Directions:
Reproduce the material below word for word, leaving out the pictures.

Source data:
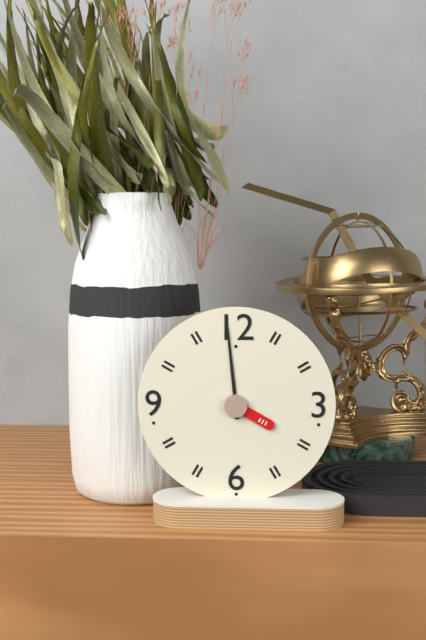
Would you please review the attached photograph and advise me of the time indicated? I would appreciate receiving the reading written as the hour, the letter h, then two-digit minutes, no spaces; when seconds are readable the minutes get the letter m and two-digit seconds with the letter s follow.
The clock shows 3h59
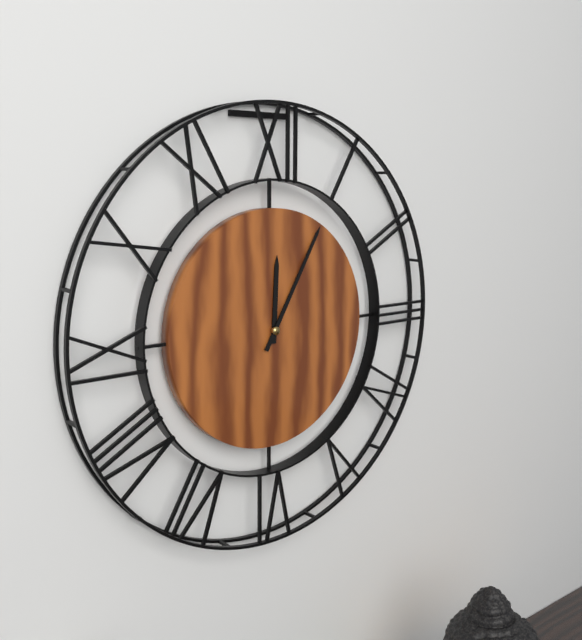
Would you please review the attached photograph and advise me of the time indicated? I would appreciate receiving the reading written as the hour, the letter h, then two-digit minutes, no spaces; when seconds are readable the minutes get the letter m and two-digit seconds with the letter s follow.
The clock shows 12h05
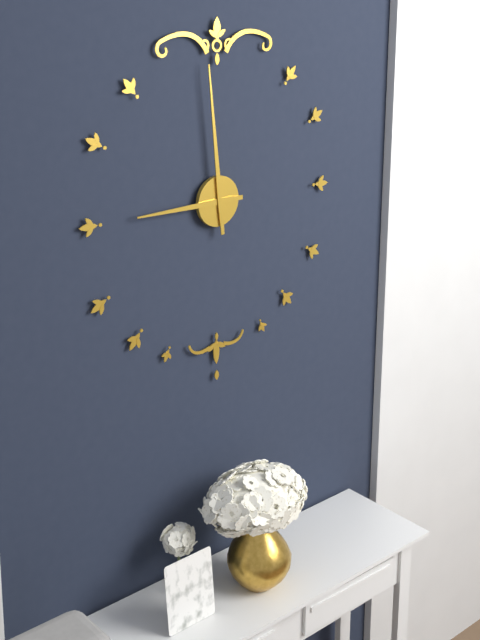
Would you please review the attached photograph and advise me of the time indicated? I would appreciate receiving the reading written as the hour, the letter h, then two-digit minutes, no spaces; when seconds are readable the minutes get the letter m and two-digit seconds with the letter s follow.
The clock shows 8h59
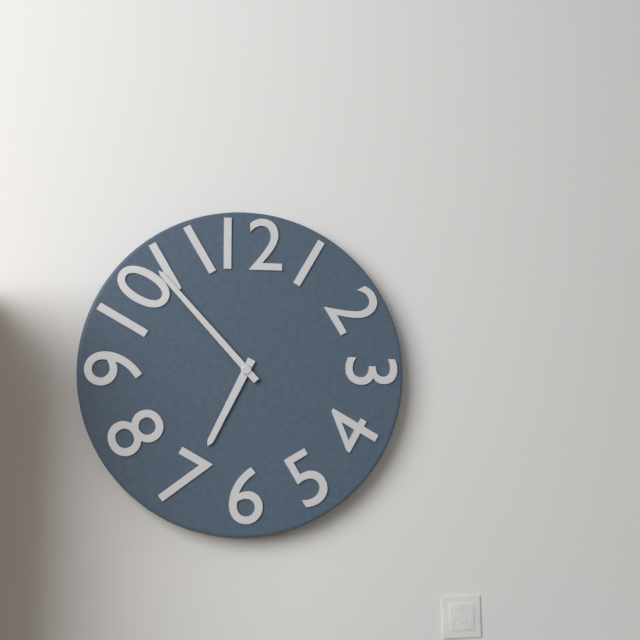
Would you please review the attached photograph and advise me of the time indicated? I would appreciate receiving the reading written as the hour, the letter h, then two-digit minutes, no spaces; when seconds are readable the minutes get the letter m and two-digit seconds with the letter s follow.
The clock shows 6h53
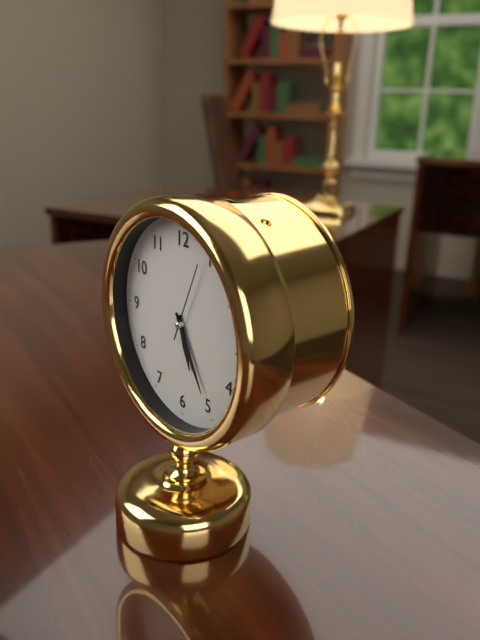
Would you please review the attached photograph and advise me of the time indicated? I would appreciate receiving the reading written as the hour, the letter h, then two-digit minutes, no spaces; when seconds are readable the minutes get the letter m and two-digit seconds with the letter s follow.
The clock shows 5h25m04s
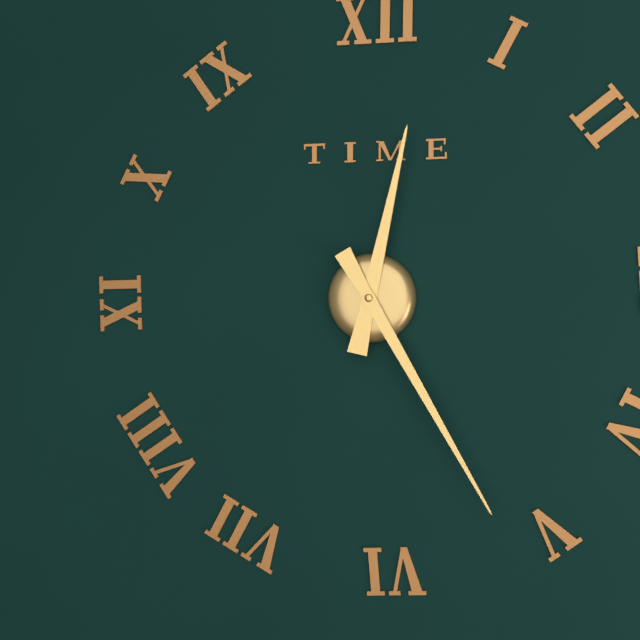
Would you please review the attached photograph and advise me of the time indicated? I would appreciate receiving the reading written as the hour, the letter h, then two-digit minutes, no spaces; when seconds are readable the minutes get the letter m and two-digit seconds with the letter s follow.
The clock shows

Answer to the task:
Would you please review the attached photograph and advise me of the time indicated? I would appreciate receiving the reading written as the hour, the letter h, then two-digit minutes, no spaces; when seconds are readable the minutes get the letter m and two-digit seconds with the letter s follow.
The clock shows 3h59
Would you please review the attached photograph and advise me of the time indicated? I would appreciate receiving the reading written as the hour, the letter h, then two-digit minutes, no spaces; when seconds are readable the minutes get the letter m and two-digit seconds with the letter s follow.
The clock shows 12h05
Would you please review the attached photograph and advise me of the time indicated? I would appreciate receiving the reading written as the hour, the letter h, then two-digit minutes, no spaces; when seconds are readable the minutes get the letter m and two-digit seconds with the letter s follow.
The clock shows 8h59
Would you please review the attached photograph and advise me of the time indicated? I would appreciate receiving the reading written as the hour, the letter h, then two-digit minutes, no spaces; when seconds are readable the minutes get the letter m and two-digit seconds with the letter s follow.
The clock shows 6h53
Would you please review the attached photograph and advise me of the time indicated? I would appreciate receiving the reading written as the hour, the letter h, then two-digit minutes, no spaces; when seconds are readable the minutes get the letter m and two-digit seconds with the letter s follow.
The clock shows 5h25m04s
Would you please review the attached photograph and advise me of the time indicated? I would appreciate receiving the reading written as the hour, the letter h, then two-digit minutes, no spaces; when seconds are readable the minutes get the letter m and two-digit seconds with the letter s follow.
The clock shows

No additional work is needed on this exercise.